Entries taken from a collection →

——————————

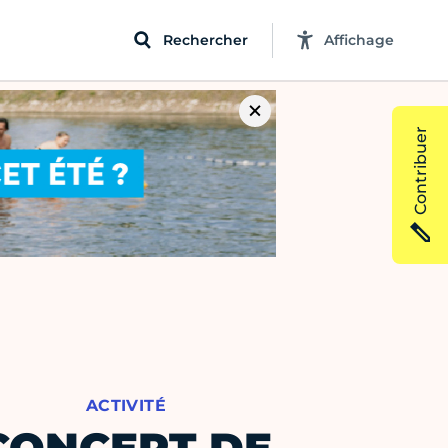
Rechercher
Affichage
Contribuer
ACTIVITÉ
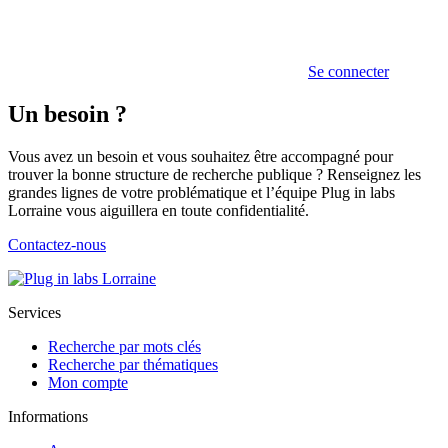
Se connecter
Un besoin ?
Vous avez un besoin et vous souhaitez être accompagné pour
trouver la bonne structure de recherche publique ? Renseignez les
grandes lignes de votre problématique et l’équipe Plug in labs
Lorraine vous aiguillera en toute confidentialité.
Contactez-nous
Services
Recherche par mots clés
Recherche par thématiques
Mon compte
Informations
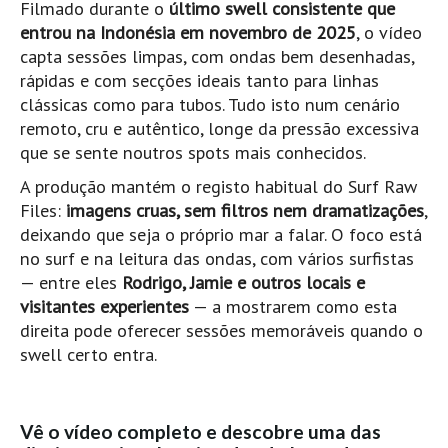
Filmado durante o
último swell consistente que
Pedras do Corgo - Melanina HD
entrou na Indonésia em novembro de 2025
, o vídeo
Cabo do Mundo HD
capta sessões limpas, com ondas bem desenhadas,
Leça - L'Kodak (Aterro) HD
rápidas e com secções ideais tanto para linhas
clássicas como para tubos. Tudo isto num cenário
Leça da Palmeira HD
remoto, cru e autêntico, longe da pressão excessiva
Leça da Palmeira bar Oscar HD
que se sente noutros spots mais conhecidos.
Matosinhos HD
A produção mantém o registo habitual do Surf Raw
Matosinhos - Vagas Bar HD
Files:
imagens cruas, sem filtros nem dramatizações
,
Cabedelo do Porto
deixando que seja o próprio mar a falar. O foco está
no surf e na leitura das ondas, com vários surfistas
Espinho HD
— entre eles
Rodrigo, Jamie e outros locais e
Espinho vista aérea HD
visitantes experientes
— a mostrarem como esta
Espinho - Silvalde HD
direita pode oferecer sessões memoráveis quando o
AVEIRO
swell certo entra.
Cortegaça (Vila do Surf) HD
Cortegaça Onda Pontão HD
Vê o vídeo completo e descobre uma das
Praia da Barra Norte HD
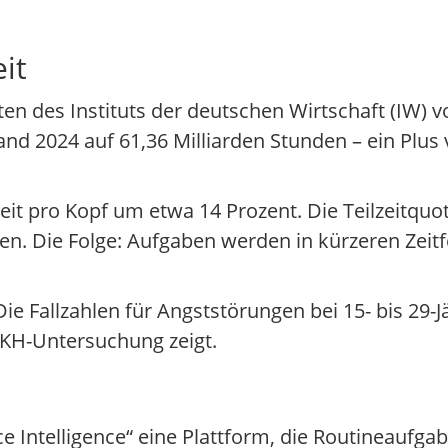
it
 des Instituts der deutschen Wirtschaft (IW) v
nd 2024 auf 61,36 Milliarden Stunden – ein Plus 
zeit pro Kopf um etwa 14 Prozent. Die Teilzeitquo
n. Die Folge: Aufgaben werden in kürzeren Zeitfe
ie Fallzahlen für Angststörungen bei 15- bis 29-
KKH-Untersuchung zeigt.
Intelligence“ eine Plattform, die Routineaufga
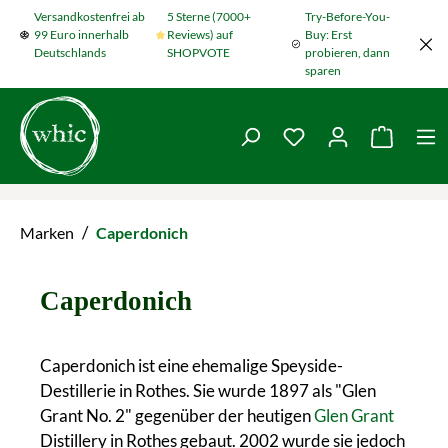
Versandkostenfrei ab
5 Sterne (7000+
Try-Before-You-
Zum Hauptinhalt springen
99 Euro innerhalb
Reviews) auf
Buy: Erst
Deutschlands
SHOPVOTE
probieren, dann
sparen
Du hast 0 Produkte
Warenko
/
Marken
Caperdonich
Caperdonich
Caperdonich ist eine ehemalige Speyside-
Destillerie in Rothes. Sie wurde 1897 als "Glen
Grant No. 2" gegenüber der heutigen
Glen Grant
Distillery in Rothes gebaut. 2002 wurde sie jedoch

——————————

Work task →
Lines above holding "Grant": give their count, nothing more.

Reply →
2